ISTRUZIONE: RIDOTTE LE RISORSE E NESSUNA CRESCITA
Tagliate le risorse destinate a scuola e formazione, nessuna equità
In attesa di concludere la discussione sul piano di azione regionale inerente l'istruzione, la formazione e il lavoro, discussione prevista per settimana prossima in commissione e poi in aula consiliare, emerge il pesante taglio delle risorse destinate a scuola e formazione, incluse le voci di bilancio riferite alla dote scuola e alle scuole paritarie, pilastri della politica regionale lombarda.
La vicepresidente Sara Valmaggi ha dichiarato che "è tutto il sistema formativo lombardo a subire un decremento sensibile di risorse": nel dettaglio "se si prendono in considerazione i contributi regionali per concorrere alle spese di gestione delle scuole di infanzia autonome, si constata che la voce in previsione è passata a zero euro."
A essere maggiormente tagliate sono le risorse destinate al diritto allo studio, cioè al sostegno delle fasce più bisognose della popolazione scolastica, risorse per l'assistenza ai disabili, per le mense, per i trasporti.
Il bilancio dell'anno scorso prevedeva tagli alle risorse all'istruzione e la Regione era intervenuta con la revisione dei criteri per la distribuzione del buono scuola, applicando criteri più restrittivi per fasce di reddito inferiori. Il bilancio, votato a fine anno, si è ritrovato "scarnificato dai tagli operati in questi mesi dal Governo Berlusconi e dalla Giunta Formigoni", ha denunciato Sara Valmaggi.

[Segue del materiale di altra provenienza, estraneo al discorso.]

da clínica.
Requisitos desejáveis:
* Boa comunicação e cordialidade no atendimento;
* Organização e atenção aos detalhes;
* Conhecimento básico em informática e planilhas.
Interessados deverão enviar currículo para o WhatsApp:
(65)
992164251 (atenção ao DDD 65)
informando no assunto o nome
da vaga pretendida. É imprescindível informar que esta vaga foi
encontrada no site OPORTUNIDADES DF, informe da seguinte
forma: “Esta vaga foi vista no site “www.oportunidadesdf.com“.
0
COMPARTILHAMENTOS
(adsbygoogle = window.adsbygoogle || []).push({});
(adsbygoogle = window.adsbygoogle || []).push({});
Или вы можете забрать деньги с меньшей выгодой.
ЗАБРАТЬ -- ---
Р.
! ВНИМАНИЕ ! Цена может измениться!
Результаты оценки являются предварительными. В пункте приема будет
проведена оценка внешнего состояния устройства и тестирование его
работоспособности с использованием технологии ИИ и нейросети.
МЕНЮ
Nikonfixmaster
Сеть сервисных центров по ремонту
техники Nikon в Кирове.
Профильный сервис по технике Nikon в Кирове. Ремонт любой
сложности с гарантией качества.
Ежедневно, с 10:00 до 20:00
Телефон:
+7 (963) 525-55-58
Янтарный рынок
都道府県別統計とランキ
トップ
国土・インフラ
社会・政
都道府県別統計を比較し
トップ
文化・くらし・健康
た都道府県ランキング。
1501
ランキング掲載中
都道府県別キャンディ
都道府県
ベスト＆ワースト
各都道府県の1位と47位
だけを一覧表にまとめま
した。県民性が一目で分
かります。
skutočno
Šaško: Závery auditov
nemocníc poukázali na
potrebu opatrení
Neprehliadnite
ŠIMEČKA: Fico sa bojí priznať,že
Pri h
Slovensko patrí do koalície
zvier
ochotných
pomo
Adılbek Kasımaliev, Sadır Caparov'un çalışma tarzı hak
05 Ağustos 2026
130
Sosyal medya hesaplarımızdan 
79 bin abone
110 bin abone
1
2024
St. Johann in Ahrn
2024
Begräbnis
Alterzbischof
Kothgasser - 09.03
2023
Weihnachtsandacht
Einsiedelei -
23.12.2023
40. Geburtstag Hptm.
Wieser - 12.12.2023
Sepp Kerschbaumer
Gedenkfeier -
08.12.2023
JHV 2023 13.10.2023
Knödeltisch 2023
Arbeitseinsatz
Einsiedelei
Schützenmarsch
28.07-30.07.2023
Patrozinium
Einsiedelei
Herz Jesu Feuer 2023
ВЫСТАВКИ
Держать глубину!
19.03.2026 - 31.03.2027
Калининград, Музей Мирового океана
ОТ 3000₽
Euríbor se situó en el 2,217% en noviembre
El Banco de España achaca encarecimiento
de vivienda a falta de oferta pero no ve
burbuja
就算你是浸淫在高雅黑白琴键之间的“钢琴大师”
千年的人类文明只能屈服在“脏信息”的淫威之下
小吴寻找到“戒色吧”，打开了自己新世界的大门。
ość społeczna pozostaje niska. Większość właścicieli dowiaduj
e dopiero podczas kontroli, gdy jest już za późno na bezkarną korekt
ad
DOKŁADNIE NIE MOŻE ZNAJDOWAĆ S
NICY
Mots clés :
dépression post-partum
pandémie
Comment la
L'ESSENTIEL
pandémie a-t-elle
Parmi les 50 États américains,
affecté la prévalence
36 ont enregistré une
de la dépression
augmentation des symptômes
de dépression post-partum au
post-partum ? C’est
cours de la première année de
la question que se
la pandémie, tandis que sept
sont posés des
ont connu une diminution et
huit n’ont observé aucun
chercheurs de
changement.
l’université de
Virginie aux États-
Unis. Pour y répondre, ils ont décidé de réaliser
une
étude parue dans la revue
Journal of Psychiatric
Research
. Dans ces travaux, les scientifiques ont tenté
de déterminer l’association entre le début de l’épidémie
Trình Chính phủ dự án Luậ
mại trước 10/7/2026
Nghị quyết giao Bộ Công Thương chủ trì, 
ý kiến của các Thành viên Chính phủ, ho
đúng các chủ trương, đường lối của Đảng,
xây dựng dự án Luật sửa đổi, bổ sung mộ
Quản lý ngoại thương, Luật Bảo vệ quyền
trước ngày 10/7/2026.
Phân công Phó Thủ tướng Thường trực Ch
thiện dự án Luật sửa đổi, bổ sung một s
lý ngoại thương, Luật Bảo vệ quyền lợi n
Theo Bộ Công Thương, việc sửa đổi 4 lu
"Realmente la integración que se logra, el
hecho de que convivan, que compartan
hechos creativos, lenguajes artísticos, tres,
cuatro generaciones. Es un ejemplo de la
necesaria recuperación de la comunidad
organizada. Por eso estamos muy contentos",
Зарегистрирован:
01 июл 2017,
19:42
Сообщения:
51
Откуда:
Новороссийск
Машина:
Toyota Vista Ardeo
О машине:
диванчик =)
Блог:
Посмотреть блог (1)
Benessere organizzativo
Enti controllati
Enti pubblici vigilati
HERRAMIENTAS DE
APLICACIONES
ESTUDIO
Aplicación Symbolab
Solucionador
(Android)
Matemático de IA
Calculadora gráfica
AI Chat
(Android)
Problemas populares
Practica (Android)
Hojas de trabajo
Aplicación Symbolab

"Il testo approvato lo scorso 21 dicembre, con il voto contrario del Pd, prevede per la Lombarda minori risorse a disposizione, un bilancio che non punta sull'equità, che non riforma la spesa regionale e che non contiene minimamente misure che incentivino la spesa", ha concluso la Vicepresidente, constatando la situazione di difficoltà in cui l'intero sistema scolastico regionale si affanna per garantire i servizi ai cittadini lombardi.